Solamente gli dispiaceva che mai poté dare quei frutti copiosi e
deliziosi che avrebbe prodotto se solo fosse stato lasciato
crescere liberamente. Ma egli era impotente di fronte alla falce
mortale che tutto distrugge lungo il suo cammino e per quanto si
sforzasse, non comprendeva nemmeno la necessità e le ragioni di
tanta violenza.

Tant’è vero che i suoi frutti avrebbero dato un facile
nutrimento a tanti animali e anche all’uomo stesso. Perché allora
l’uomo non li voleva e non voleva che lui crescesse e si
sviluppasse secondo natura?

Così passarono gli anni e quel fico bambino, che avrebbe dovuto
diventare ormai un grande albero adulto, era invece rimasto
piccolino, ma solo apparentemente, perché sotto sotto aveva una
radice quasi profonda come quella di un vero albero, costruita
lentamente anno dopo anno, tra mille difficoltà, nonostante le
potature forzate.

Ma un anno qualcosa improvvisamente cambiò. Nessuno venne più a
falciare la vegetazione sul bordo del ruscello. I contadini avevano
abbandonato in massa le campagne per andare a vivere nelle città a
lavorare per i capitalisti e così i loro figli, nati lì e abituati
alla vita borghese, non sarebbero più tornati a coltivare quelle
terre, che furono lasciate a sé stesse.

Quell’anno il fico, dotato di radici profonde in quel terreno
oltremodo fertile, ebbe finalmente una crescita a dir poco
miracolosa. Egli gettò lunghi rami in tutte le direzioni e grandi
foglie per catturare quanta più possibile luce del sole,
imponendosi su tutte le altre piante vicine, che prima, dopo le
brutali potature, lo sovrastavano, ma ora dovevano accontentarsi
soltanto della sua ombra.

Per due volte all’anno, a fine primavera ed autunno, egli era
carico di tanti frutti, di grande succosità e dolcezza, che
spuntavano da quel legno fibroso, apparentemente così inutile e dal
punto di vista dell’uomo buono a nulla, nemmeno a far fuoco.

Così tanti frutti che la maggior parte seccavano e poi cadevano
a terra.
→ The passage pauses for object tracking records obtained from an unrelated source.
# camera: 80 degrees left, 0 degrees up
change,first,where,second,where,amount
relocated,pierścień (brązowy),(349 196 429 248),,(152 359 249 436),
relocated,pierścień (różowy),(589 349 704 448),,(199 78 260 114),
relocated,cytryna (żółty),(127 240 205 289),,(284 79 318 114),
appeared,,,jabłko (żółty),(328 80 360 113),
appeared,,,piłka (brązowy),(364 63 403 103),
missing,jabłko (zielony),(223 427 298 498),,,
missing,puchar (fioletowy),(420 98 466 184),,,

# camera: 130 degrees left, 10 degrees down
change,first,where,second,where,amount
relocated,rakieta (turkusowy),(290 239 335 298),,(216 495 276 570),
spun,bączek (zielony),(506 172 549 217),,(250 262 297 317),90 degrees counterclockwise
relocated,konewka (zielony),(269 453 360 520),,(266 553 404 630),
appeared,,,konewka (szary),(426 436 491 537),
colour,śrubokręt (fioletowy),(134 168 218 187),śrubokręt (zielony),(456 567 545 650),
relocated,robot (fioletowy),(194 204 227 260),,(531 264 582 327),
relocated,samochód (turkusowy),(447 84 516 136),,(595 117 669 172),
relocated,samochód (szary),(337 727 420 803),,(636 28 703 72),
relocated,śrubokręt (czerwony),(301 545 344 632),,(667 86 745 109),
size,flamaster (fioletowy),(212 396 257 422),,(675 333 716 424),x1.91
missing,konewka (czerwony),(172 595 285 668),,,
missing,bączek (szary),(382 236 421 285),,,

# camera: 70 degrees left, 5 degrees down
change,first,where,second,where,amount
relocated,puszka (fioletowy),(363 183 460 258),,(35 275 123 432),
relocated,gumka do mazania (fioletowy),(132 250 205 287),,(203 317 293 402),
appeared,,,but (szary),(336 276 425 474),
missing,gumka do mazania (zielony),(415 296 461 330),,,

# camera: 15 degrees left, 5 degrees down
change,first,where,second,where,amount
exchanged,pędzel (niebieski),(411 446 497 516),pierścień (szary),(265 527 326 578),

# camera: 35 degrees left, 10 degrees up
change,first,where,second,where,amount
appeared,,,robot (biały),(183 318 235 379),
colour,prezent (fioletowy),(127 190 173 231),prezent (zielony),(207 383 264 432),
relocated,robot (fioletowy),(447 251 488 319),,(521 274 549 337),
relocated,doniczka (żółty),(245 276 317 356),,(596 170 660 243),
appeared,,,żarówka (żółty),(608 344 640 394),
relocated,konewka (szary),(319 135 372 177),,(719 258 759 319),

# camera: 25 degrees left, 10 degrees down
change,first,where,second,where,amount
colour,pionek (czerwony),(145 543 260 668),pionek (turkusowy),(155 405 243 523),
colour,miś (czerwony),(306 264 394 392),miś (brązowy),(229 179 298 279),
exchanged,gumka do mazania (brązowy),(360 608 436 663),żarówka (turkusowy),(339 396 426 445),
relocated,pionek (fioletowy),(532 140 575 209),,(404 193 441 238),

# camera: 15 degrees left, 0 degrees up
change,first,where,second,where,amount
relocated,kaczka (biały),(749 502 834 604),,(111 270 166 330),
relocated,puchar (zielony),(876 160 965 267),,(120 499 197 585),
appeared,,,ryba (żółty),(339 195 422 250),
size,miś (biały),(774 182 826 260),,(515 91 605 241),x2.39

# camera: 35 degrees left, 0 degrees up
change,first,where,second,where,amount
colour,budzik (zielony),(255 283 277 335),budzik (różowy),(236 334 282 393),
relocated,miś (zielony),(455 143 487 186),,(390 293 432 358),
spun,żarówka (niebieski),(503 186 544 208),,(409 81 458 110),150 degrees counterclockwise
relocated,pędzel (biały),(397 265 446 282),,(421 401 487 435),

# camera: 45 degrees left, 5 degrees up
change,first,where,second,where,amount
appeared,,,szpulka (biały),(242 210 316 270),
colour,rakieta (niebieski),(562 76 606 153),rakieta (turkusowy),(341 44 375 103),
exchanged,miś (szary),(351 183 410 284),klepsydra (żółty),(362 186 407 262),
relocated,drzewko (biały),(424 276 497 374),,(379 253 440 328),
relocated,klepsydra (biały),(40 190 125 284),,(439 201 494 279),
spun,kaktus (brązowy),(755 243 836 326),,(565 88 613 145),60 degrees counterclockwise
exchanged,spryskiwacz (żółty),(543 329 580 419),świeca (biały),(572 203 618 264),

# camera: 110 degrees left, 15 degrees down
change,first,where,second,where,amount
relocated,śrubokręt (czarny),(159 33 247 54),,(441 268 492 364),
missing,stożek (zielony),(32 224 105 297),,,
Qui alcuni erano mangiati da cani, topi e altri animali
affamati di passaggio, altri marcivano dopo le piogge e facevano
spuntare nuove piantine sotto l’albero, che l’avrebbero sostituito
quando poi sarebbe morto.

Con questa caduta di frutti, il grande fico riportava alla
superfice le sostanze nutritive che estraeva dalla profondità del
sottosuolo, garantendo così la fertilità degli strati più alti
della terra vicino a sé, in un ciclo continuo.

Frutti… proprio quei frutti che gli uomini non avevano voluto
che nascessero, e che nemmeno oggi volevano, dal momento che non
veniva nessun uomo a coglierne.

Ma se non gli uomini, ne approfittavano gli uccelli, soprattutto
i corvi, che col becco appuntito si cibavano della dolce polpa e
poi col loro guano ne spargevano le sementi anche a grande
distanza.

Sicché tanti alberi figli ebbe il nostro fico bambino diventato
ormai, nel giro di pochi anni, un albero grosso e robusto.

Ora che non era più un alberetto pensava che anche se fossero
tornati gli uomini, avrebbero dovuto faticare per distruggere quel
suo tronco così grosso e duro e per fare a pezzi i suoi nodosi
rami. E comunque sarebbe stato quasi impossibile estirpare le sue
profonde radici.

Ma non sapeva il fico di quali mezzi si poteva oggigiorno
servire l’uomo per distruggere la natura. Non passarono dieci anni
che quelle terre divennero edificabili. Lì sarebbe avvenuto lo
“sviluppo”, secondo i canoni dell’uomo e la natura non faceva parte
dei suoi piani.

Arrivarono ruspe e camion e uomini armati di ruggenti motosega
tagliarono dal basso tutti gli alberi. Si scavarono fondazioni,
costruirono case di cemento e strade di catrame e asfalto.

Il piccolo fiume venne deviato presso la sorgente e incanalato
in dei grossi tubi di plastica, il fico tagliato e su quella terra
grassa venne steso uno spesso strato di cemento, per bloccare luce
e aria come in una nera tomba, sicché per secoli niente più
v’avrebbe potuto crescere.

Questa fu la prematura e triste morte del “fico bambino”.